Quando cheguei a Brasília, nos idos anos 80, fui morar na casa de um tio na periférica Guariroba, um bairro de Ceilândia, DF. O local era já bastante digno e dispunha de todas as ruas asfaltadas, bom comércio local e servido de transporte público. Eu, entretanto, mesmo que ainda muito jovem, sempre pensava: daqui desta rua para o Plano Piloto - centro da capital - para trás, nem uma única rua!
Não sei se por força de vontade ou por pura sorte, algum tempo depois estava em Taguatinga e depois fui para o Cruzeiro. Acusaram-me de ser "metido a besta". A exemplificar pergunto: quem sairia do Plano Piloto para a digna Águas Lindas, nos arredores do DF, feliz da vida e a cantar vitória?
Hoje estou a viver em Lisboa e todos os dias vivo uma espécie de frenesi de alegria que me faz duvidar se mereço tanto. Voltar a morar no Brasil é uma possibilidade que existe, mas que não a desejo. Se, entretanto, me ocorrer de voltar, não será por vontade própria, mas porque a vida tem as próprias regras e pode ser que, eventualmente, nos obrigue a todos, algum dia, ao acaso, seguir para rumos não planejados ou não desejados.
"Vira-latismo", diriam alguns que talvez, ainda, não tenham posto os pés por aqui e, portanto, nem podem medir a verdadeira diferença de realidades. Sei que a dignidade também é moradora das comunidades carentes, porém, na verdade, cada um tem suas preferências e há, sim, quem prefira viver numa
digna favela pendurada num morro qualquer, a viver no Leblon, mas, nessa questão de gostos, estou no grupo dos que, se fosse apenas por gostos e preferências, viveria no Leblon.
No Mercado aqui do bairro, que prefere contratar brasileiros, pergunto qual deles pretende voltar a viver no Brasil, e a unanimidade se impõe.

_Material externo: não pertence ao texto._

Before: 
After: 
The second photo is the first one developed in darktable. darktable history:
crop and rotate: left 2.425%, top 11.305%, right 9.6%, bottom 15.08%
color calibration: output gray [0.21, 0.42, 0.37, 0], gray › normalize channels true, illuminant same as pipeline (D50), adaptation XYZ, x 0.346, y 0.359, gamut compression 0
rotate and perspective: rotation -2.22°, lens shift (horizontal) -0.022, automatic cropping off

- Todos amamos o Brasil e, não fosse a questão da violência, da pobreza, impostas pelos políticos profissionais e por salafrários que ocupam o poder, voltar ao Brasil - sim, sempre que possível, porém só para matar a saudade, não para morar, mas... quem sabe um dia! Ou se a vida nos obrigar, dizemos todos nós por aqui e, quem quiser discordar, sugiro vir passar uma temporada, mesmo que pequena, por aqui.